Ecological and evolutionary literature falls far short of the code sharing required for complete reproducibility and transparency, and there has not been any systematic increase in the last 12 years. Undoubtedly, this hinders scientific progress and has far-reaching financial consequences, since coding must be redone for common analytical tasks2. Our results also indicate that failure to share code may also hinder the impact of most scientists, as sharing code leads to a higher rate of citation accumulation, particularly combined with open-access publication. Scientists and journals that embrace code sharing may be more impactful, even if the publications are closed-access. For instance, our results suggest that a scientist who publishes two Open Science papers in a journal with an impact factor of 3 will have 112 more citations after 13 years than if they had published closed-access and without sharing code.

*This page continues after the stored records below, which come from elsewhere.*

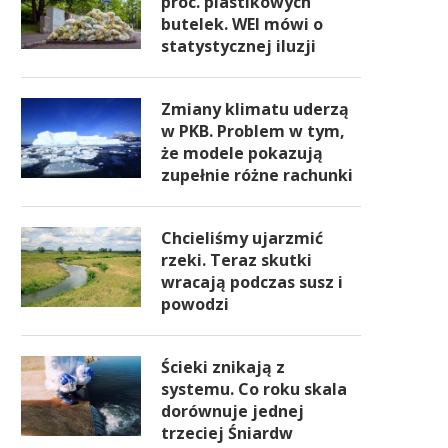
proc. plastikowych
butelek. WEI mówi o
statystycznej iluzji
Zmiany klimatu uderzą
w PKB. Problem w tym,
że modele pokazują
zupełnie różne rachunki
Chcieliśmy ujarzmić
rzeki. Teraz skutki
wracają podczas susz i
powodzi
Ścieki znikają z
systemu. Co roku skala
dorównuje jednej
trzeciej Śniardw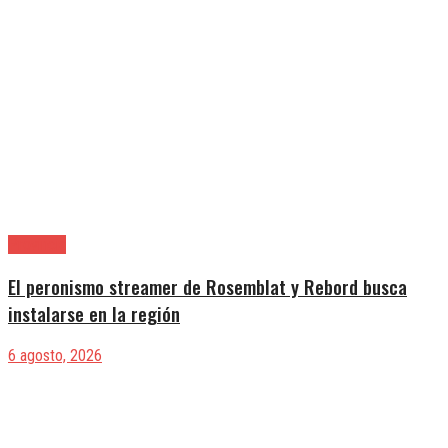
Provincia
El peronismo streamer de Rosemblat y Rebord busca
instalarse en la región
6 agosto, 2026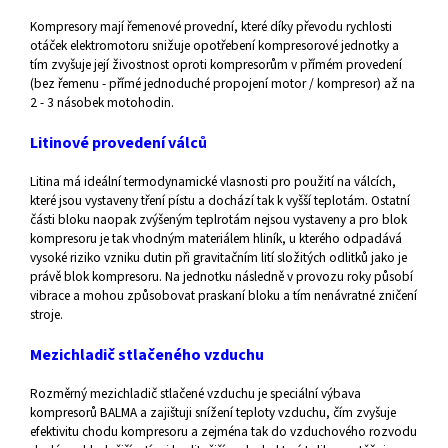
Kompresory mají řemenové provední, které díky převodu rychlosti
otáček elektromotoru snižuje opotřebení kompresorové jednotky a
tím zvyšuje její živostnost oproti kompresorům v přímém provedení
(bez řemenu - přímé jednoduché propojení motor / kompresor) až na
2 - 3 násobek motohodin.
Litinové provedení válců
Litina má ideální termodynamické vlasnosti pro použití na válcích,
které jsou vystaveny tření pístu a dochází tak k vyšší teplotám. Ostatní
části bloku naopak zvýšeným teplrotám nejsou vystaveny a pro blok
kompresoru je tak vhodným materiálem hliník, u kterého odpadává
vysoké riziko vzniku dutin při gravitačním lití složitých odlitků jako je
právě blok kompresoru. Na jednotku následně v provozu roky působí
vibrace a mohou způsobovat praskaní bloku a tím nenávratné zničení
stroje.
Mezichladič stlačeného vzduchu
Rozměrný mezichladič stlačené vzduchu je speciální výbava
kompresorů BALMA a zajištuji snížení teploty vzduchu, čím zvyšuje
efektivitu chodu kompresoru a zejména tak do vzduchového rozvodu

To create an environment conducive to reproducibility and transparency, we call upon scientists, funding sponsors, and institutions to champion code-sharing and acknowledge its role as a legitimate and valuable contribution to the scientific process. Major funding sponsors are beginning to mandate Open Science approaches (e.g., the EU’s Horizon Europe: https://research-and-innovation.ec.europa.eu/funding/funding-opportunities/funding-programmes-and-open-calls/horizon-europe_en, the US Year of Open Science: https://open.science.gov/, ). Scientific journals can also play a significant role in this transformation 1,3,4. Minimally, journals facilitate the deposition of code in a stable repository and provide a link to that repository (ideally in both human and machine-readable formats)6. More ambitious solutions might include incorporating links between methods text and the corresponding code, employing dedicated code editors to help improve code style and clarity, or incorporating computational notebooks (e.g., Rmarkdown, quarto, jupyter)6. Such measures will enhance transparency in reporting and provide reviewers and readers with the critical information necessary to reproduce and validate the study's findings. The adoption of these principles and practices will serve to promote the integration of open code in the scientific landscape, enhancing the verifiability and impact of our research.

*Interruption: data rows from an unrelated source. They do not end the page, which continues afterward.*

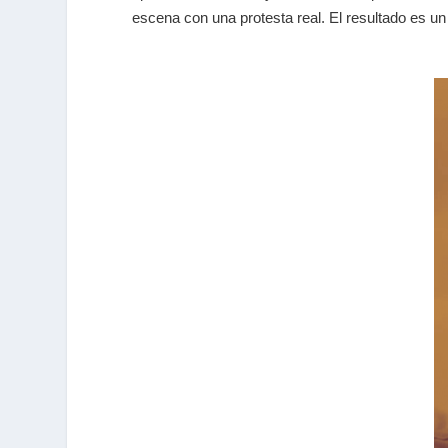
escena con una protesta real. El resultado es un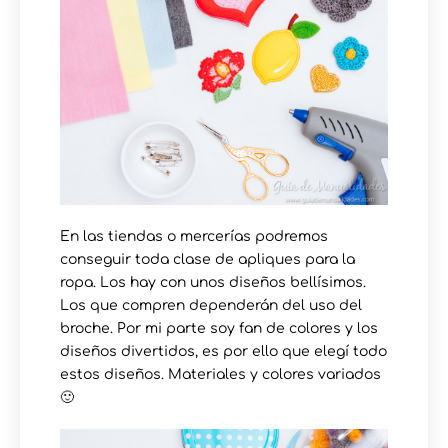
En las tiendas o mercerías podremos
conseguir toda clase de apliques para la
ropa. Los hay con unos diseños bellísimos.
Los que compren dependerán del uso del
broche. Por mi parte soy fan de colores y los
diseños divertidos, es por ello que elegí todo
estos diseños. Materiales y colores variados
🙂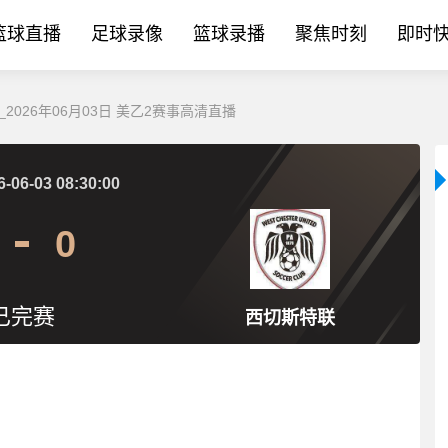
篮球直播
足球录像
篮球录播
聚焦时刻
即时
2026年06月03日 美乙2赛事高清直播
6-06-03 08:30:00
0
已完赛
西切斯特联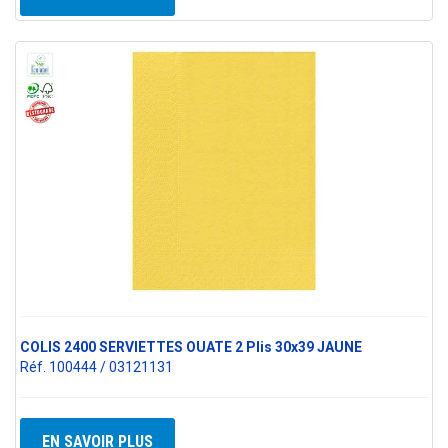
COLIS 2400 SERVIETTES OUATE 2 Plis 30x39 JAUNE
Réf. 100444 / 03121131
EN SAVOIR PLUS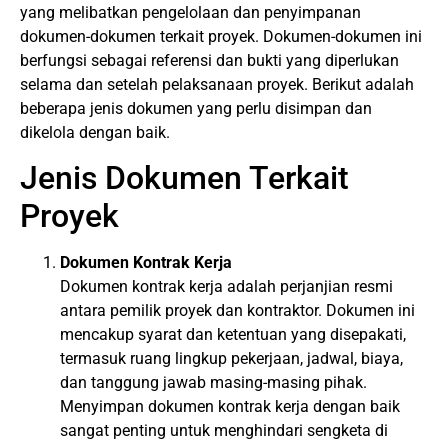
yang melibatkan pengelolaan dan penyimpanan
dokumen-dokumen terkait proyek. Dokumen-dokumen ini
berfungsi sebagai referensi dan bukti yang diperlukan
selama dan setelah pelaksanaan proyek. Berikut adalah
beberapa jenis dokumen yang perlu disimpan dan
dikelola dengan baik.
Jenis Dokumen Terkait
Proyek
Dokumen Kontrak Kerja
Dokumen kontrak kerja adalah perjanjian resmi
antara pemilik proyek dan kontraktor. Dokumen ini
mencakup syarat dan ketentuan yang disepakati,
termasuk ruang lingkup pekerjaan, jadwal, biaya,
dan tanggung jawab masing-masing pihak.
Menyimpan dokumen kontrak kerja dengan baik
sangat penting untuk menghindari sengketa di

Given the growing list of reasons for code-sharing, we encourage scientists to embrace open code and open access more generally. Although maintaining well-documented code in a version-controlled public repository (e.g., Github) or public archive with directions for its use (e.g., Zenodo) is ideal for code-sharing, other options that require less effort can at least ensure the distribution of code for interested parties. The recent advances in artificial intelligence (e.g., ChatGPT) have made documenting scripts easier, thus lowering the cost of the authors in code-sharing 18. Software licenses play a critical role in code sharing: permissive licenses (e.g., MIT) encourage re-use, while restrictive or proprietary licenses can still allow methodological transparency while limiting or preventing the re-use of published code 10. Where code is published without a license, the author retains the copyright 10, providing a mechanism for scientists to embrace transparency without allowing use of their code. Conversely, scientists who wish their code to be freely available need to ensure they include an appropriate license. Finally, we stress that as code sharing increases, our attribution practices must keep pace, both for scientific transparency and to credit the developers12.